● **Stored data entries**:
────────────────
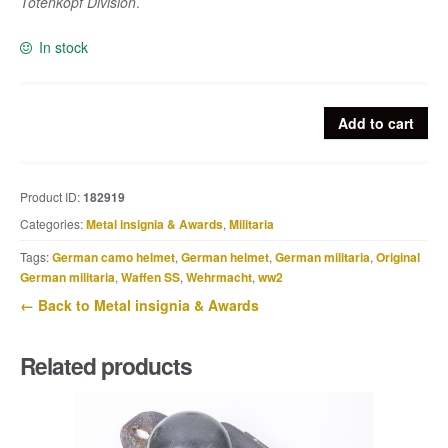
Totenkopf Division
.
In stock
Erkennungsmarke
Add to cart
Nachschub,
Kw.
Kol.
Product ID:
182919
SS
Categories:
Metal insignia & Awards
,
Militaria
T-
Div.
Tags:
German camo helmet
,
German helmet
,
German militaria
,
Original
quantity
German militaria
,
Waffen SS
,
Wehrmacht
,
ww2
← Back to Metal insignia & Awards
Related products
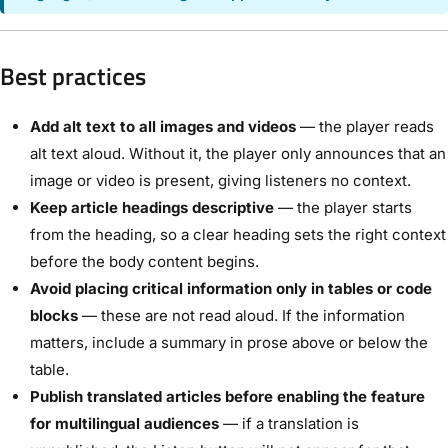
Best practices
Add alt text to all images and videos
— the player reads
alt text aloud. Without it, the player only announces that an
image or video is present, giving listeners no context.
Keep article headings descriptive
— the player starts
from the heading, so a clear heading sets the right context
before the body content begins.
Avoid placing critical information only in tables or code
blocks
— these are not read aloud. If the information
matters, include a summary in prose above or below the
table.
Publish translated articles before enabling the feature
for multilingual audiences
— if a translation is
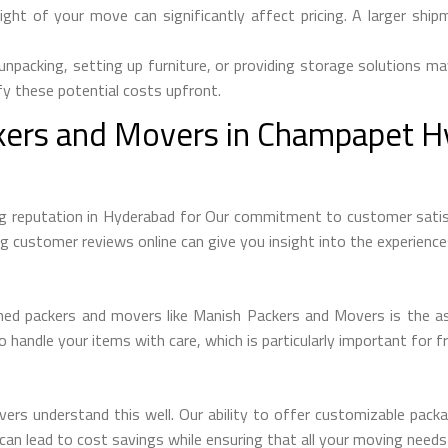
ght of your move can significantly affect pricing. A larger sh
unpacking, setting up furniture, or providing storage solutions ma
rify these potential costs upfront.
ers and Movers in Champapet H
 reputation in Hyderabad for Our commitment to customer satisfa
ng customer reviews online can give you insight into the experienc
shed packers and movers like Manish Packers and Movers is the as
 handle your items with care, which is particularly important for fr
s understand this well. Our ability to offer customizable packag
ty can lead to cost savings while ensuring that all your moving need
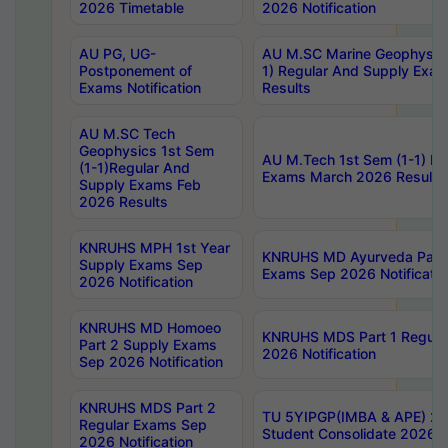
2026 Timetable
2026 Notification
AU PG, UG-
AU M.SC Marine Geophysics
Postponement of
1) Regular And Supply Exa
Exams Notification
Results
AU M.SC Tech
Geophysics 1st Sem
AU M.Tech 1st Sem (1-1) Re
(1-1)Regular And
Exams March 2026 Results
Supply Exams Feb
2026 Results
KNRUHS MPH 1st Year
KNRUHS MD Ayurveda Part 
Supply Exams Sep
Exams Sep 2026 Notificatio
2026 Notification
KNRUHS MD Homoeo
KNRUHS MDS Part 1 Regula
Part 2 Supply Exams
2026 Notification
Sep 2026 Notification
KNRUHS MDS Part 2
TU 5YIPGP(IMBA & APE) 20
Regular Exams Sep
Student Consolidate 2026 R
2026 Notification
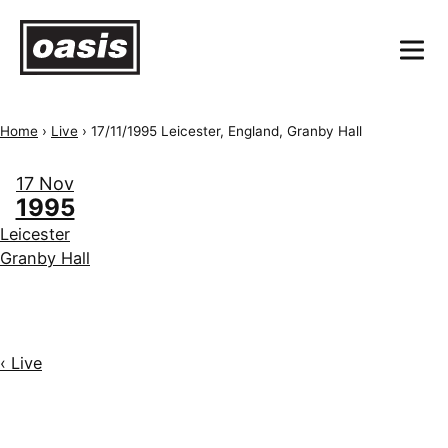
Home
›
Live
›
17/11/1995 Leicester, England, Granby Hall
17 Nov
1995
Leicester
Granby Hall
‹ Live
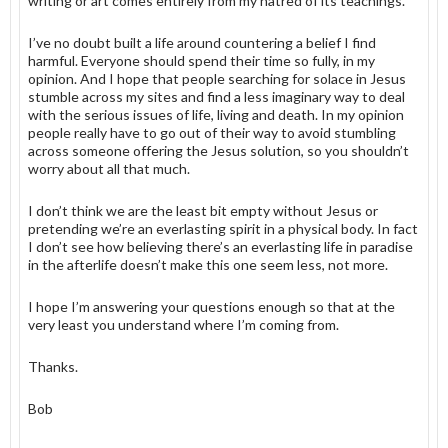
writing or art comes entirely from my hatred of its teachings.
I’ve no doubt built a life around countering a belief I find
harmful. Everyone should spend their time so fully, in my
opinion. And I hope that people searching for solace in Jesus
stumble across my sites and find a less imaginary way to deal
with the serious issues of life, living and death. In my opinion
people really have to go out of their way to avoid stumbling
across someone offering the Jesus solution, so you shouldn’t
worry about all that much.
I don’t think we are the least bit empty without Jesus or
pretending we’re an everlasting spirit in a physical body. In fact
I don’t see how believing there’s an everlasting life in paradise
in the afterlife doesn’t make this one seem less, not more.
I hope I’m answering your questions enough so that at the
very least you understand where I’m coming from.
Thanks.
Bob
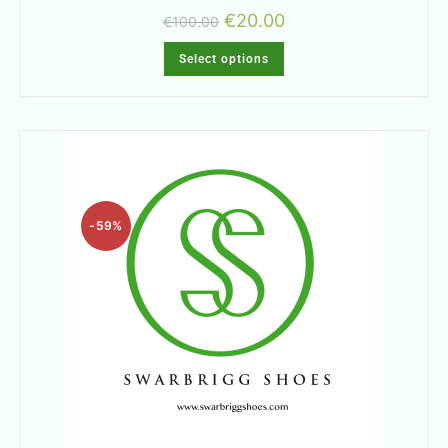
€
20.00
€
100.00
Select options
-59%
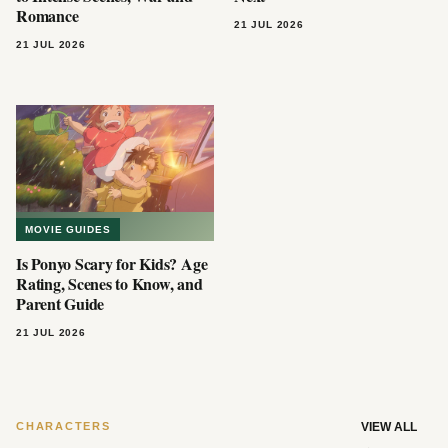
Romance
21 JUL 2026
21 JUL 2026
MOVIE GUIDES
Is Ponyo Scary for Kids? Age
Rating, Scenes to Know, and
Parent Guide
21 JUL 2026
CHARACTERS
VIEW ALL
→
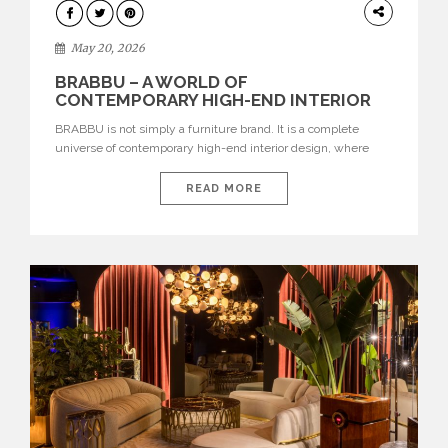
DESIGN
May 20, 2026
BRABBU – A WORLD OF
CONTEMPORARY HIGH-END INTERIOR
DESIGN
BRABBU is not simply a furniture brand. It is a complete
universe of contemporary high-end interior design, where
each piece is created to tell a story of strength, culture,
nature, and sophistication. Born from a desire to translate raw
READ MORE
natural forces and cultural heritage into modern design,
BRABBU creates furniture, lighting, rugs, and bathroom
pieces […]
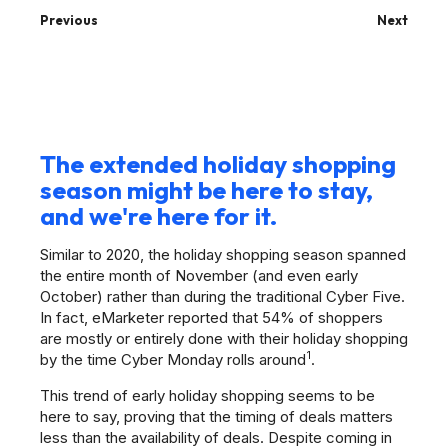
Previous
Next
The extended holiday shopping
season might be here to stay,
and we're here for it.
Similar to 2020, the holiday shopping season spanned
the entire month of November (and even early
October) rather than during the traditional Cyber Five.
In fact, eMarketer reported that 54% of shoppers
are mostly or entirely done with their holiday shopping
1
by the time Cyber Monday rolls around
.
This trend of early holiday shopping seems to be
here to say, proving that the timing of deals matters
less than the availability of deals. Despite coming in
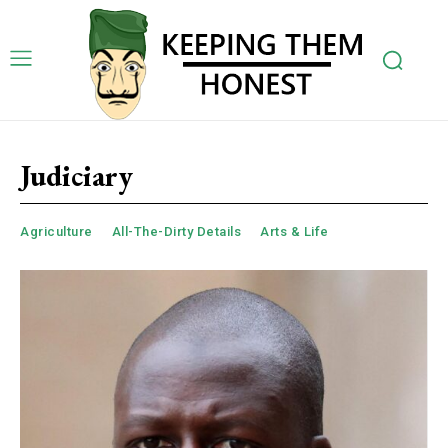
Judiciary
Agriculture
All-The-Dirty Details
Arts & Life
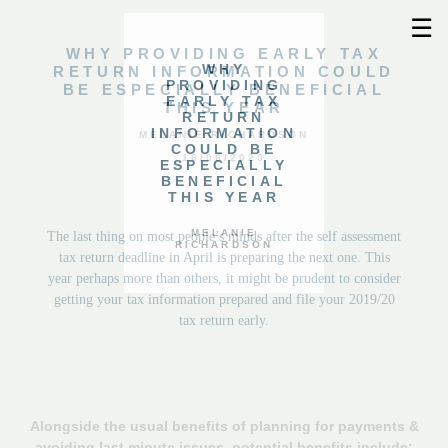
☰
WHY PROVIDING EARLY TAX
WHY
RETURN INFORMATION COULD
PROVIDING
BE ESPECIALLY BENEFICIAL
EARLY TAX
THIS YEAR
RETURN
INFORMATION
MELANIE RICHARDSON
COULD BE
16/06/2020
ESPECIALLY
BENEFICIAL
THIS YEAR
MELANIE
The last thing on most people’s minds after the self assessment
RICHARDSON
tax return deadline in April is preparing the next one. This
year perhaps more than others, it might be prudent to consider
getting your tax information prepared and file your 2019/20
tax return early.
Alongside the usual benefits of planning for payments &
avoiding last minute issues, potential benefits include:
────────────────
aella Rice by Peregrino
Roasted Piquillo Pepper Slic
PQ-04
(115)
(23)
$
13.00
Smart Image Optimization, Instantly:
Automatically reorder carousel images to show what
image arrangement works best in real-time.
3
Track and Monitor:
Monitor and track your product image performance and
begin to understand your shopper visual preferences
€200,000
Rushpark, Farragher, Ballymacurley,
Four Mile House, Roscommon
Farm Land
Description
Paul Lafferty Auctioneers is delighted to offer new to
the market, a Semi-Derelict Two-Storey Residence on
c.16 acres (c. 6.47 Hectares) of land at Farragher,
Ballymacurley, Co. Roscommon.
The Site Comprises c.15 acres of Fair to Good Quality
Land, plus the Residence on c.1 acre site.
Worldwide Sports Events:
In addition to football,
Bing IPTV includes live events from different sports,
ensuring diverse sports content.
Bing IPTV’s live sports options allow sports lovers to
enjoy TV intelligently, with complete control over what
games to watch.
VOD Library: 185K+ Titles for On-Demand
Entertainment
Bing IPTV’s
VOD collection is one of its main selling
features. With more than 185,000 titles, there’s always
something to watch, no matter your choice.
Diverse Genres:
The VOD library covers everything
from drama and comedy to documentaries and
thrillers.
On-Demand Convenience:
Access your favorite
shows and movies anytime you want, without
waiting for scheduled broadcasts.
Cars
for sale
────────────────
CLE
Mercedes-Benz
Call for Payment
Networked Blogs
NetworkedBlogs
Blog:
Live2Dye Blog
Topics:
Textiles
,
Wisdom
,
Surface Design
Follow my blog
────────────────
● **Job item**:
Begin at the line above that contains "writing or art" and stop after the line that contains "with the serious", copying every line in that span word for word.

● **Answer box**:
writing or art comes entirely from my hatred of its teachings.
I’ve no doubt built a life around countering a belief I find
harmful. Everyone should spend their time so fully, in my
opinion. And I hope that people searching for solace in Jesus
stumble across my sites and find a less imaginary way to deal
with the serious issues of life, living and death. In my opinion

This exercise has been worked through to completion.